Hong Kong maids seek high-rise window cleaning ban
Domestic workers have taken to the streets of Hong Kong to demand a ban on them being asked to clean windows in high-rise buildings.
The demonstration came after the deaths of several helpers in recent months.
They also called for a pay rise, a limit on working hours and better accommodation.
Eman Villanueva, spokesman for the Asian Migrants Co-ordinating Body, told the South China Morning Post: "We are hopeful that our demands will be met."
He added: "There are no reasons to reject them unless this is an anti-immigrant government."
Early last month, a 35-year-old Filipino domestic worker fell to her death as she was reportedly cleaning the windows of her employer's flat. At least four other helpers are reported to have died this year from work accidents or suicide.

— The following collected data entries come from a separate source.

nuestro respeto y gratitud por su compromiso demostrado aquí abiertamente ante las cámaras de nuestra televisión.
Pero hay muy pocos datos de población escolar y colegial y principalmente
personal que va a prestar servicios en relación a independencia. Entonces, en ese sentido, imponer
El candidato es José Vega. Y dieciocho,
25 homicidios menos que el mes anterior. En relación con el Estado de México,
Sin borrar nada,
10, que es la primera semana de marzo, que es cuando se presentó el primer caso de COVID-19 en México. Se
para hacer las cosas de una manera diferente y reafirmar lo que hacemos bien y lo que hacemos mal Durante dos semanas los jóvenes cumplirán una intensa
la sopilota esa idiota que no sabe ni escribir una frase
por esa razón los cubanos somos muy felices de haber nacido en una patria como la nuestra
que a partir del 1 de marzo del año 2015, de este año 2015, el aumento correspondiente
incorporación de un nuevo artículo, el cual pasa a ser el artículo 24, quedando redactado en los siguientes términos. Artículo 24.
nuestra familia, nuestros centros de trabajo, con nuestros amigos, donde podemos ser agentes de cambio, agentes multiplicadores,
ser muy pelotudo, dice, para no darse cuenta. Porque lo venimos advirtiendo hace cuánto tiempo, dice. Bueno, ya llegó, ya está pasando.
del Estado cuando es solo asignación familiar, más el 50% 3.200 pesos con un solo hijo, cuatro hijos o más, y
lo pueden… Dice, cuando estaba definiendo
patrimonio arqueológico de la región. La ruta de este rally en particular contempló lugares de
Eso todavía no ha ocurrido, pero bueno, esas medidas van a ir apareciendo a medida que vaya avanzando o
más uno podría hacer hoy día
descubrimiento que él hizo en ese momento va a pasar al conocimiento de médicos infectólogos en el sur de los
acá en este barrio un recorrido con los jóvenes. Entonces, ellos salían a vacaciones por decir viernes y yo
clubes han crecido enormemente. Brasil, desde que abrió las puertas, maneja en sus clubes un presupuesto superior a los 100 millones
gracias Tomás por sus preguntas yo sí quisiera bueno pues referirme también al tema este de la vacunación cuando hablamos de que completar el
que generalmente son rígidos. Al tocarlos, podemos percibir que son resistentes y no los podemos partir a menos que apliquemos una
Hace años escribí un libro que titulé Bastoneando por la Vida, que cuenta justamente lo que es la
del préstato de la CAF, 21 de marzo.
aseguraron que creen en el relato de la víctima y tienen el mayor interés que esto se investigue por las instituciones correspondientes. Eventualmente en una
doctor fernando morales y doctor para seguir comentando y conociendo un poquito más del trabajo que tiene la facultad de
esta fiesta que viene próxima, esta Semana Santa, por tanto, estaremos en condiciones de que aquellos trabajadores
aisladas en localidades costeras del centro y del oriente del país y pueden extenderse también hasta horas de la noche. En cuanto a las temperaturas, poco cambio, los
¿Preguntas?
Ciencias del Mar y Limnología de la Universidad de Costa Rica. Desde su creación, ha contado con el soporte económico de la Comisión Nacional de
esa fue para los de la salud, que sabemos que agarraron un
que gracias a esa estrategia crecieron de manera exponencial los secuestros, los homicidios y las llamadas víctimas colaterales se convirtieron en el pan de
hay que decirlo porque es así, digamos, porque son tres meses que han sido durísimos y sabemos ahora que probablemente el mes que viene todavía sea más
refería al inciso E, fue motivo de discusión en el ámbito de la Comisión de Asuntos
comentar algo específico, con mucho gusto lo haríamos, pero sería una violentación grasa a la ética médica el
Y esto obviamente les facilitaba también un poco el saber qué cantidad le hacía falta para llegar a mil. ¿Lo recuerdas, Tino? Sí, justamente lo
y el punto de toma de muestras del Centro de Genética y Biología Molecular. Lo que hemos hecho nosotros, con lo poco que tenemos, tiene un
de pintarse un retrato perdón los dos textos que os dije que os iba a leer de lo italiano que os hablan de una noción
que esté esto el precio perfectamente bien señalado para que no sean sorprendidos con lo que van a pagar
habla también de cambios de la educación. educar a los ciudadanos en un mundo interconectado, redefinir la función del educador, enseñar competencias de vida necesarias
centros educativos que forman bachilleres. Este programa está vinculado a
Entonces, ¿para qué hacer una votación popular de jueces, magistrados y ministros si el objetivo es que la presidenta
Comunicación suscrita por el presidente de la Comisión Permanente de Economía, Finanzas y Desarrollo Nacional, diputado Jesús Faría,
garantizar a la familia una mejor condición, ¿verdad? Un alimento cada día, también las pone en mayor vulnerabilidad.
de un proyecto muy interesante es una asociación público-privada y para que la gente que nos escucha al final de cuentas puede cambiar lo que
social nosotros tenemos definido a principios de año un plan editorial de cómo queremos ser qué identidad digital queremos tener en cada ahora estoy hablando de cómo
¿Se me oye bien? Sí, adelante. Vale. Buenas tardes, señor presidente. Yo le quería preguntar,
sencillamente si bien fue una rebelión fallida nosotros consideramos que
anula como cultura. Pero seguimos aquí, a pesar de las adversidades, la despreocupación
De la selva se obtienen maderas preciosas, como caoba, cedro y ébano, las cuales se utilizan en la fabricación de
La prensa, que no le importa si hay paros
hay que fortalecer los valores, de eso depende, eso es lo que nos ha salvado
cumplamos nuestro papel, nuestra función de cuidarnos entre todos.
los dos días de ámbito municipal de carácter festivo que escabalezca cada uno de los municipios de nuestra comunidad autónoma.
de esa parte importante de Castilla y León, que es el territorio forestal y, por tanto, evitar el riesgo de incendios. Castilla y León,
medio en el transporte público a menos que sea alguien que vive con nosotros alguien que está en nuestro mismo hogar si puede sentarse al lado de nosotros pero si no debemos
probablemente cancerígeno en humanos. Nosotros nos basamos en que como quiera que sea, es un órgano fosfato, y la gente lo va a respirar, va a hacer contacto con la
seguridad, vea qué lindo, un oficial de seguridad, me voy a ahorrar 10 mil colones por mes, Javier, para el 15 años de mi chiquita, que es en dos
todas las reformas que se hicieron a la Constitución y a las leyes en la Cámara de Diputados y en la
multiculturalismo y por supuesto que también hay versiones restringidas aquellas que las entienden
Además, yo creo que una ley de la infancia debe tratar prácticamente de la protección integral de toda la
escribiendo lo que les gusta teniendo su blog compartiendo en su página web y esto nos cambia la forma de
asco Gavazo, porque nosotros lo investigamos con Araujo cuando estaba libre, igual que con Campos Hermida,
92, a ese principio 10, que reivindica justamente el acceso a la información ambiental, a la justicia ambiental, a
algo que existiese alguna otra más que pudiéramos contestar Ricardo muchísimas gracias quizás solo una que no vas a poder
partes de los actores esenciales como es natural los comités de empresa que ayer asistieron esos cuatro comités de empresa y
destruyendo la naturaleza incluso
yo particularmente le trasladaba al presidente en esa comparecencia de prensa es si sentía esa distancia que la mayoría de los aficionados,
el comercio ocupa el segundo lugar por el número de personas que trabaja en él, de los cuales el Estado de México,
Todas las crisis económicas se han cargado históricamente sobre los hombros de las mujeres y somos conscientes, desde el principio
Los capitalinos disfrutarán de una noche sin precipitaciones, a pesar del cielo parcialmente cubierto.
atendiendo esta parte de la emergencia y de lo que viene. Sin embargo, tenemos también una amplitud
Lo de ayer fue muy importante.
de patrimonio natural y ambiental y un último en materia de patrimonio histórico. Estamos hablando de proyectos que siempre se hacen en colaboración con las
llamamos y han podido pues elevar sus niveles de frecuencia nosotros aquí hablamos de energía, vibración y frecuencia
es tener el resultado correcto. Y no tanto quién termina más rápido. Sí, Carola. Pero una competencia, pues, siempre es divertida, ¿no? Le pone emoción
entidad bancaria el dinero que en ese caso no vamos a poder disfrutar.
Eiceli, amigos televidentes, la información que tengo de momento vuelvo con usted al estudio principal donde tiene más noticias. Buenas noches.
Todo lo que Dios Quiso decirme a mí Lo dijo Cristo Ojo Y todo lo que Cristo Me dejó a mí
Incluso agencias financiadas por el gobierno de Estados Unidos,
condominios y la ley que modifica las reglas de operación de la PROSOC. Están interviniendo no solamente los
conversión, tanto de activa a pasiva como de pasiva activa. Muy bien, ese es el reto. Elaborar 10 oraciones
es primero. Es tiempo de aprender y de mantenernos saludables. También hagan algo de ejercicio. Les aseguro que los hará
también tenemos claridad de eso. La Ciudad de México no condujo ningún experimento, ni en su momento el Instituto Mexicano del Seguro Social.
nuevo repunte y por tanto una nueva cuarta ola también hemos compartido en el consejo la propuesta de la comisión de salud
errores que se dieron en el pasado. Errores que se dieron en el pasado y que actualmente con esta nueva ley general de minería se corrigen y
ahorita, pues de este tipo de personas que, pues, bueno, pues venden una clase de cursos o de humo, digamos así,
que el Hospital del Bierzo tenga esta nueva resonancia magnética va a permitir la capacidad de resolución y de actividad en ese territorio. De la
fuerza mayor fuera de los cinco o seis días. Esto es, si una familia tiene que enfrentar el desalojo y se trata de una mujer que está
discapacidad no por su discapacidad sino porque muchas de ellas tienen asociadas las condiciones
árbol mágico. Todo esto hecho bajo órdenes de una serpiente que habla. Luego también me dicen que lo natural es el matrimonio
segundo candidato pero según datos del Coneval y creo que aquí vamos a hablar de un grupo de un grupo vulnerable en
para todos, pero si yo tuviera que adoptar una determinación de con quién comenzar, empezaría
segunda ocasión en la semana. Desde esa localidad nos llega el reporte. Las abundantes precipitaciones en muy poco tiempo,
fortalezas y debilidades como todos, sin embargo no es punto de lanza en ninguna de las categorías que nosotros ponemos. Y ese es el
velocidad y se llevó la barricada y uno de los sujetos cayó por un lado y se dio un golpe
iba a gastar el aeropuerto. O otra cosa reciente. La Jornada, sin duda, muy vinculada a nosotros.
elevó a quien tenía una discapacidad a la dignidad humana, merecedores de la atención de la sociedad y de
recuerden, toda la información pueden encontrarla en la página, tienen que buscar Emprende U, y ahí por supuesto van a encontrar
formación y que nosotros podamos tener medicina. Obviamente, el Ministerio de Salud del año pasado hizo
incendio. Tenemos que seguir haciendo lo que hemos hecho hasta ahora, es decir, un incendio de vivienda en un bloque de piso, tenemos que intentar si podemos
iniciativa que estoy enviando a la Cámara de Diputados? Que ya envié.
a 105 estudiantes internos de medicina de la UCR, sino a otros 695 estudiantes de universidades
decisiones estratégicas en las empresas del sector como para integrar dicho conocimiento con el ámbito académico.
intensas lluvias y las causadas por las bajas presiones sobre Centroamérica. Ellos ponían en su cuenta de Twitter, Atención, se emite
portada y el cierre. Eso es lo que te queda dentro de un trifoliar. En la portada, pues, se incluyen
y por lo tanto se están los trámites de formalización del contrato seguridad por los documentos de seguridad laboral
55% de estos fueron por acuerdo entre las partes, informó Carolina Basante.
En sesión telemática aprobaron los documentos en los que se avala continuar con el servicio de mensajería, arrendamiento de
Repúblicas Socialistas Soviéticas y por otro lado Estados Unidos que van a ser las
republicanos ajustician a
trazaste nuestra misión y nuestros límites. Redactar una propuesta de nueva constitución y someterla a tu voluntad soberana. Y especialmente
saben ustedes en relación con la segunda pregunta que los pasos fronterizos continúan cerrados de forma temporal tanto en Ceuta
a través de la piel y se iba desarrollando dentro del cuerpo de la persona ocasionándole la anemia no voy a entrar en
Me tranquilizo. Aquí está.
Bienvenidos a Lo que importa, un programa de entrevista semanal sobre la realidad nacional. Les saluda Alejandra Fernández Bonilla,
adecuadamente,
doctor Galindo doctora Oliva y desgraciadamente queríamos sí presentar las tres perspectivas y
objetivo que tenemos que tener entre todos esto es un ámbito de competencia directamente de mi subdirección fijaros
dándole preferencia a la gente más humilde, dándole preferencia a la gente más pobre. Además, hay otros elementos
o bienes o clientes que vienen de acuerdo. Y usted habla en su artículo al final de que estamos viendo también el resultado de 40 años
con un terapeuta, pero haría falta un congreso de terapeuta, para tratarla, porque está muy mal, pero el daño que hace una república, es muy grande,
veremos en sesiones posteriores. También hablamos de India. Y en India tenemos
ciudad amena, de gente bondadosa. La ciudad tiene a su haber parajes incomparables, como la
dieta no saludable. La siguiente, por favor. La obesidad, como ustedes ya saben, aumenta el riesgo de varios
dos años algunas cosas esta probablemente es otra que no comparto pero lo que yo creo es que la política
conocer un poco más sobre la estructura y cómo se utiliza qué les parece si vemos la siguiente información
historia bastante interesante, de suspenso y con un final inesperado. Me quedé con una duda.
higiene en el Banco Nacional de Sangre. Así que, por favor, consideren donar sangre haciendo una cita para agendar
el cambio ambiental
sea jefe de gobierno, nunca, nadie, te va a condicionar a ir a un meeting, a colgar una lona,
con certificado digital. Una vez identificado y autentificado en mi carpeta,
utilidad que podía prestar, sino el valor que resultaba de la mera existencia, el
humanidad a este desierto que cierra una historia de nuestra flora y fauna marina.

"Cleaning windows from the outside is not a domestic worker's duty. It's a responsibility of the building management," said Mr Villanueva, himself a domestic worker from the Philippines.
"It's necessary to have proper training and safety equipment to do that sort of job."
The protest also called for a rise in the minimum wage for foreign domestic workers to HK$5,000 (US$645; £485) a month.
The minimum wage is currently HK$4,210 per month, and employers are required to provide "suitable accommodation" as well as free food or a food allowance.
The South China Morning Post quotes a study by the non-profit Justice Centre which suggests the average domestic worker in Hong Kong works nearly 12 hours a day, and nearly 40% did not have their own room.
Mr Villanueva said there were domestic workers living in "boxes" similar to "dog houses".